President Trump received a good call last week from one of the few foreign leaders who knows what he’s been through: UK Prime Minister Boris Johnson, who survived severe exposure to coronavirus this spring.
Mr. Trump used the call as another opportunity to boast of a speedy recovery from Covid-19. But he shouldn’t be comforted by Mr. Johnson’s experience – and not just because the Prime Minister has ended up in intensive care.
Six months after his discharge from the hospital, Mr Johnson still has to shake off questions about the impact of the illness on his energy, focus, and spirit, and the notion that his illness has become a symptom of his wider political decline.
“It’s a metaphor for his government and it concerns him personally,” said Jonathan Powell, who served as Tony Blair’s chief of staff as prime minister. “He looks like the wrong man for the job at this point.”

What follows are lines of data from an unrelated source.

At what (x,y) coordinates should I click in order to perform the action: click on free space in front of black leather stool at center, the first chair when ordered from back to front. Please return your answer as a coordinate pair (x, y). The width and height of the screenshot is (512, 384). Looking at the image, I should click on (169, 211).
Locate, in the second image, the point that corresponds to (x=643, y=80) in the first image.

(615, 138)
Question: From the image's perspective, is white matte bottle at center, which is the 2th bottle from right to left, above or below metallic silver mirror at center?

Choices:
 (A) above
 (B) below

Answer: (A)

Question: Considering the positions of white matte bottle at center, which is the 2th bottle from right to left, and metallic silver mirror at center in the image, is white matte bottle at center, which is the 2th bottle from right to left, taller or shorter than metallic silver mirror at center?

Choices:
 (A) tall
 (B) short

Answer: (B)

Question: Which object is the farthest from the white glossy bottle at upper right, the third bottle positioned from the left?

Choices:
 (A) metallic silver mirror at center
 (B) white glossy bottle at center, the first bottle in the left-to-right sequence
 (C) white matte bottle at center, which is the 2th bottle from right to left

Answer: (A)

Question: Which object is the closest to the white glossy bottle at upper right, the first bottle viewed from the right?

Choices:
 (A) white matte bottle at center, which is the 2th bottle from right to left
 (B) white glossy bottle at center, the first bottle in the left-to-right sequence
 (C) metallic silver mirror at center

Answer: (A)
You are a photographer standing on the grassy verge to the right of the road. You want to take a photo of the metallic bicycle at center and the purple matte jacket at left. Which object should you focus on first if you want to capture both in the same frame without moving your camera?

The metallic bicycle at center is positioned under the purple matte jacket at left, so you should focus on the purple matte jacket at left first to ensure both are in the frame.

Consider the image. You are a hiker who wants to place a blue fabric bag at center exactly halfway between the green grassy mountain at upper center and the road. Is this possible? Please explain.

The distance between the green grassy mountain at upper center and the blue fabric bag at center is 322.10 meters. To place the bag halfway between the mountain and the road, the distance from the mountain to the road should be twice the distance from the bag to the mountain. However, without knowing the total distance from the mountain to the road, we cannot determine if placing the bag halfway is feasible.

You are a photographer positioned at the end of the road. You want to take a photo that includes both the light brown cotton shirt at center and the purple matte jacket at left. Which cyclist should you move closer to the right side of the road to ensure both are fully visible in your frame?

Despite his best efforts, Mr Johnson failed to recapture the public buoyancy that drove him to a landslide election victory last December.
A speech he gave on Tuesday at his Conservative Party’s annual conference “was obviously an opportunity to shake off the feeling that he is half the man he used to be, that he has lost his vigor and brio,” said Andrew Gimson , one of Mr. Johnson’s biographers.
“But he didn’t shake it off,” said Mr. Gimson.